* _The task_: Search the listing for "none" and copy every line where it appears.
[Input records — start]
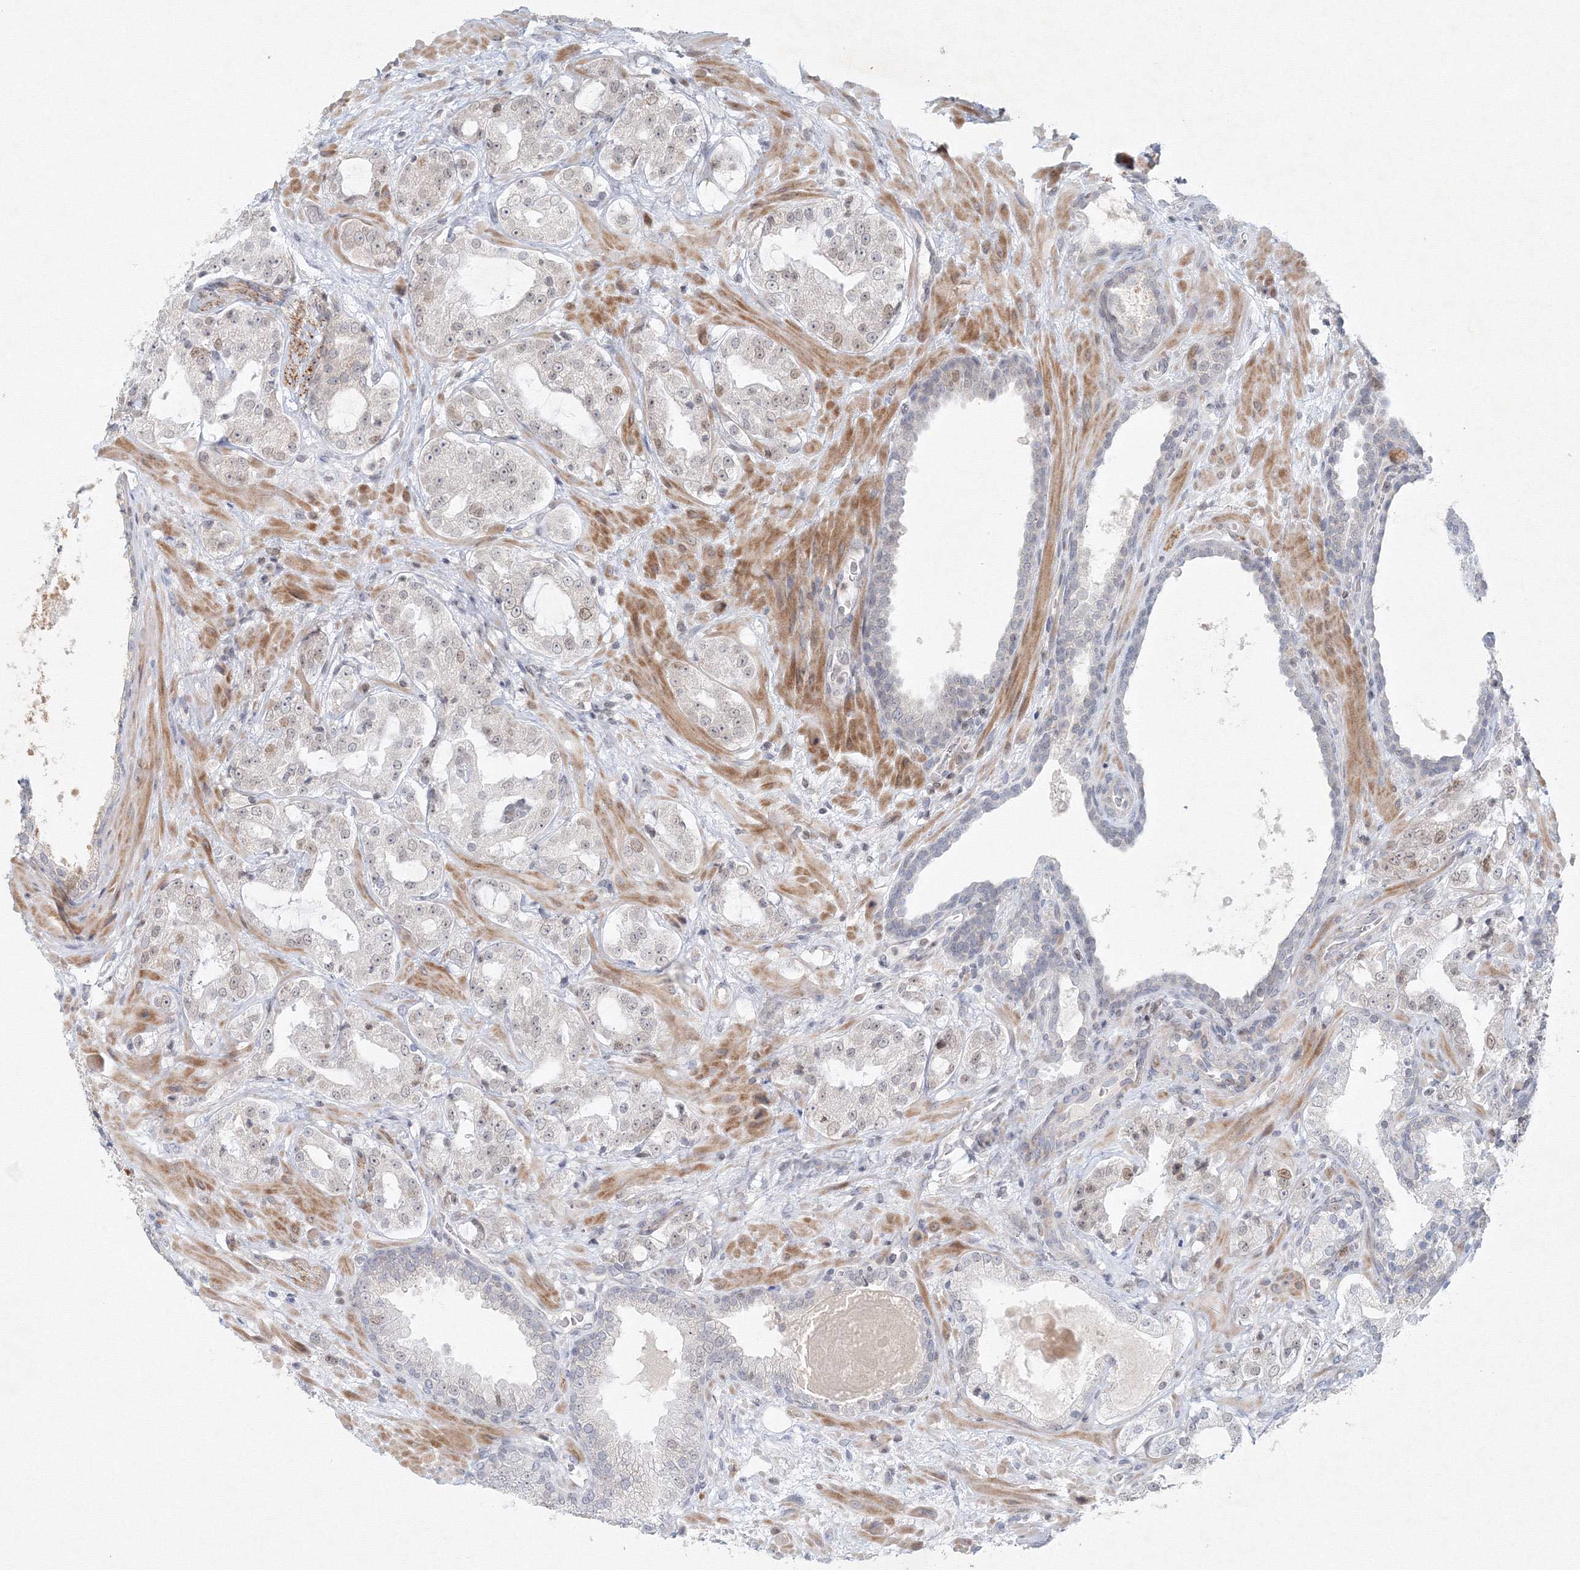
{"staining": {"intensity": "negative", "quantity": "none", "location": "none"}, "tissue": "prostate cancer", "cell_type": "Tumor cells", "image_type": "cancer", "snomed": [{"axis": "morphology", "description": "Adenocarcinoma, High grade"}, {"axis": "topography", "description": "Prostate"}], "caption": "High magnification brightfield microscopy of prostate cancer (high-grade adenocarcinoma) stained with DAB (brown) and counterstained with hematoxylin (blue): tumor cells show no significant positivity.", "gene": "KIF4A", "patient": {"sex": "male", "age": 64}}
[Input records — finish]
[Input records — start]
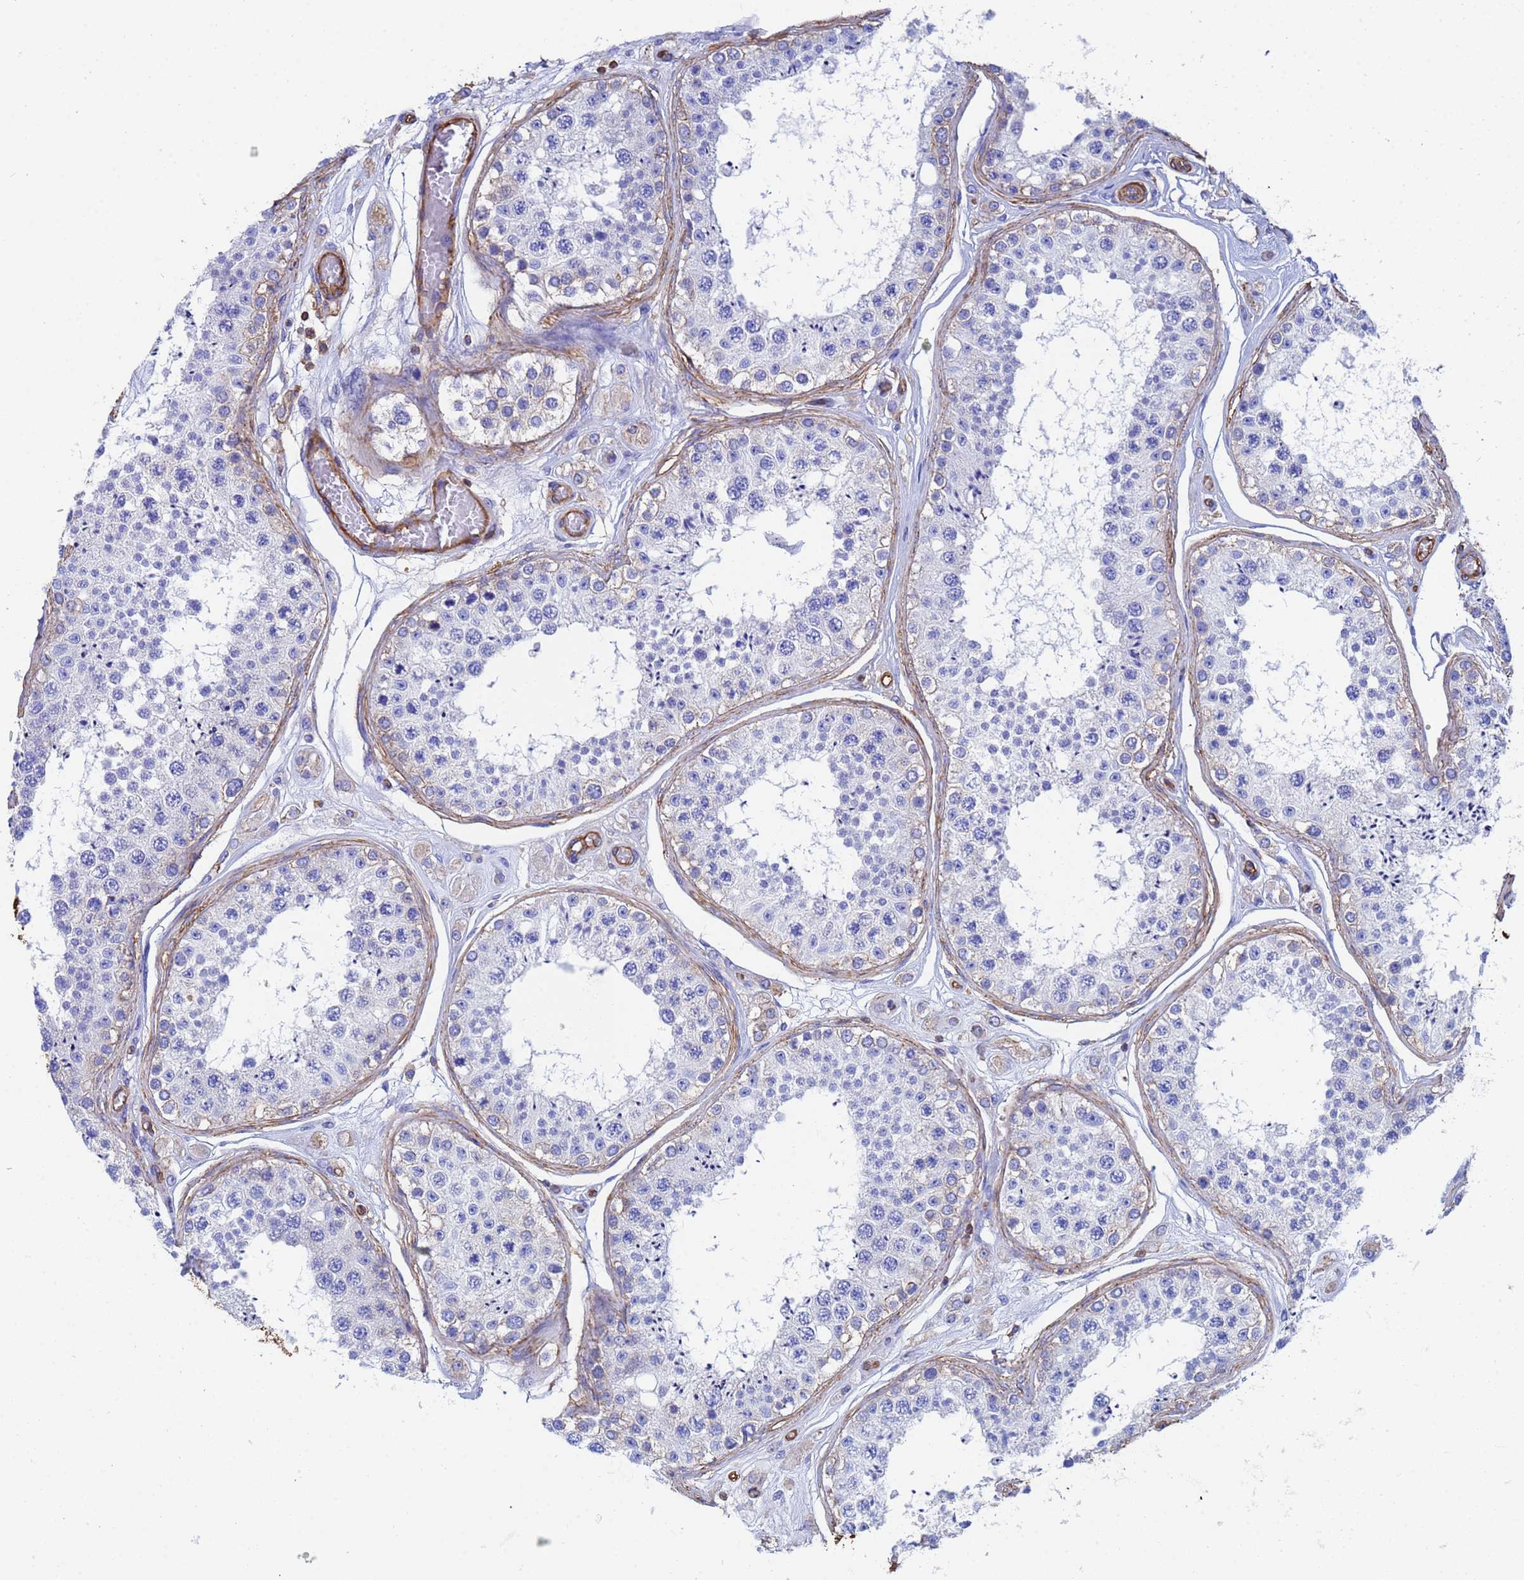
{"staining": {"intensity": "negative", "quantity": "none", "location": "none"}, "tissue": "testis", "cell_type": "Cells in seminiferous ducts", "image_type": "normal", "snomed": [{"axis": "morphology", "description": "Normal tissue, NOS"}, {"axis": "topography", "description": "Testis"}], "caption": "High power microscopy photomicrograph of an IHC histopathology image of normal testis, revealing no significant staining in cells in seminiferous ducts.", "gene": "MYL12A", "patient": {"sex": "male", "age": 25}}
[Input records — finish]
[Input records — start]
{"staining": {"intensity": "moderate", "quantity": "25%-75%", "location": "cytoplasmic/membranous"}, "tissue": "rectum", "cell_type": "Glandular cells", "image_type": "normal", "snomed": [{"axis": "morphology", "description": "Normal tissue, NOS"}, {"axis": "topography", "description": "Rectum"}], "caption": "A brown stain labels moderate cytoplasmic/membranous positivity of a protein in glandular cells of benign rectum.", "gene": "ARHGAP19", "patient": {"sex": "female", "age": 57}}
[Input records — finish]
* _Exercise output_:
{"staining": {"intensity": "negative", "quantity": "none", "location": "none"}, "tissue": "prostate cancer", "cell_type": "Tumor cells", "image_type": "cancer", "snomed": [{"axis": "morphology", "description": "Adenocarcinoma, High grade"}, {"axis": "topography", "description": "Prostate"}], "caption": "High magnification brightfield microscopy of prostate cancer (high-grade adenocarcinoma) stained with DAB (brown) and counterstained with hematoxylin (blue): tumor cells show no significant positivity.", "gene": "KIF4A", "patient": {"sex": "male", "age": 64}}
{"staining": {"intensity": "negative", "quantity": "none", "location": "none"}, "tissue": "testis", "cell_type": "Cells in seminiferous ducts", "image_type": "normal", "snomed": [{"axis": "morphology", "description": "Normal tissue, NOS"}, {"axis": "topography", "description": "Testis"}], "caption": "High power microscopy photomicrograph of an IHC histopathology image of normal testis, revealing no significant staining in cells in seminiferous ducts.", "gene": "MYL12A", "patient": {"sex": "male", "age": 25}}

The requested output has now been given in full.